He’s growing anxious to know how it ends.
Men die and women too, the earth lives on.
Outside the city you can see from here
two pyramids you never see inside.
Up here you can pace, having the money
and the time to keep you out of the fray.
People throng the streets. They overthrow God.
He’s revealed to be a mere man, fleeing.
In Mexico the doctor was writing
his history of the revolution.
Who did he think he was? Leon Trotsky?
No, he objected, I’m not that damned cur.
He explained. Orders to fire on workers . . .
Lenin dying, Stalin named, Trotsky gone.
Guillermo and Cynthia in D. F.
He is seeking Frida and Diego,
how they greeted the Bolshevik Trotsky
unfrocked, Mexico in revolution . . .
She is assessing la casa azul.
She tells Guillermo to come to bed now.
Up here, the revolution triumphant,
everyone who worked to overthrow God
can make the Bible a true story now.
They will put back in what was taken out.
They will open the pyramids to us,
the tourists who were born in Mexico
of no mother, no father, orphans all.
We write Mexico City from Cairo.
Guillermo writes back. This is the moment,
he declares, to ask the doctor’s advice . . .

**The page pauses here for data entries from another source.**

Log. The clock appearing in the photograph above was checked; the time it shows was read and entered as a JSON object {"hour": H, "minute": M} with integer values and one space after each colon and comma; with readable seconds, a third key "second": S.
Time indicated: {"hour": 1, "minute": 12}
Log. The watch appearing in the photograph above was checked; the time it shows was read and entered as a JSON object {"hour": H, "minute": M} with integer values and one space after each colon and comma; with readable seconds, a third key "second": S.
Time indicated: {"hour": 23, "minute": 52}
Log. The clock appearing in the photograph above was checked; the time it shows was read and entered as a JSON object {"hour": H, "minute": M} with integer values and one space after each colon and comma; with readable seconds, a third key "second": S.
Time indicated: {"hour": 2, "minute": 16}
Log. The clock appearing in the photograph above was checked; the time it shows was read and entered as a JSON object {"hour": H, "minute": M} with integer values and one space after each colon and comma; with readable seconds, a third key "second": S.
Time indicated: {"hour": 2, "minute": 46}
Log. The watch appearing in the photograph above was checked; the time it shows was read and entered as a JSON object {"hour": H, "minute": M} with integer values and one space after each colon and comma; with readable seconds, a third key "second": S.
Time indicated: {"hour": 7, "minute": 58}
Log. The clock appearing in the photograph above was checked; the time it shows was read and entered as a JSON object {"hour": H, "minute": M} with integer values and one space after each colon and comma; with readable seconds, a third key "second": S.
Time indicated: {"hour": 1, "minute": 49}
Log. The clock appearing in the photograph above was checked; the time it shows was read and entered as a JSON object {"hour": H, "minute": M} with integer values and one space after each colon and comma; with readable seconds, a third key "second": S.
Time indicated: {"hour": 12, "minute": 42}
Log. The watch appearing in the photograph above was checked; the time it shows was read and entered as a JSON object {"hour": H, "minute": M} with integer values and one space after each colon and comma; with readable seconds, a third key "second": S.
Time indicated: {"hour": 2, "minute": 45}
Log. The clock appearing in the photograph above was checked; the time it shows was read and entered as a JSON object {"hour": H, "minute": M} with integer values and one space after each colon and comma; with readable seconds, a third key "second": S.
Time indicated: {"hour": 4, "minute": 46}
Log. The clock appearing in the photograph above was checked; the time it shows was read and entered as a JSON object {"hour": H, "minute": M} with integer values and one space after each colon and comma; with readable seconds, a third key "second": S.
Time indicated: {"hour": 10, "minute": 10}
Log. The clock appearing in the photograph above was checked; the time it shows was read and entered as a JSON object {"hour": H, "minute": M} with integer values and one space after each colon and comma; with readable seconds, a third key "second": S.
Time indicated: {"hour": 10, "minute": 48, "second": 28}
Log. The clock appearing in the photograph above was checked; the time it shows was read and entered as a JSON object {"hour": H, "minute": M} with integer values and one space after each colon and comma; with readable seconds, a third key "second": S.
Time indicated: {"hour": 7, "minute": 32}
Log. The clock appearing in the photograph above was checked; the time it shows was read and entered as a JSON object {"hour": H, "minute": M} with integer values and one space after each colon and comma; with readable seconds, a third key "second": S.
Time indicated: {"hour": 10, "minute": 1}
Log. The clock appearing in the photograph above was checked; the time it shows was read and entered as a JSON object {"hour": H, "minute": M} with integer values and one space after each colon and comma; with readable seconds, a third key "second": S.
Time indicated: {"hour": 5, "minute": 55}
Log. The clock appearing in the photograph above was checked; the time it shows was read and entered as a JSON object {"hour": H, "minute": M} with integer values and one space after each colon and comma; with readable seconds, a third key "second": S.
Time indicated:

The doctor is shut up in the jungle,
writing between sleeps, unavailable.
Guillermo will go see the Vallejo
in jail, the railroad worker, the striker
whose skin knows no tears, bones no surrender.
The senora says no one can see him.
The doctor told her to call Guillermo.
Watch Eisenstein’s Que viva Mexico!
carefully, the senora says for him,
weather crackling in the telefono.
Guillermo is struck by how the peasants
are buried up to their necks and murdered
–or executed, as the judges say–
by men on horses whose hooves ride them down.
There you see the true price Mexico pays
even now, the senora says, freedom
exacts its toll before it is freedom.
When God flees, the weather changes itself
into new elements, each its own
fire, water, earth, and air. The galaxy
pulls through black holes all sucked in and swallowed
so constellations might wait until now
to sweep space of its cargo of fragments
and open the eye to show the unseen.
That’s all very well, Guillermo would say,
the world is a concept. This is the earth.
Two pyramids shine in the morning sun.
Revolution puts the world back on earth.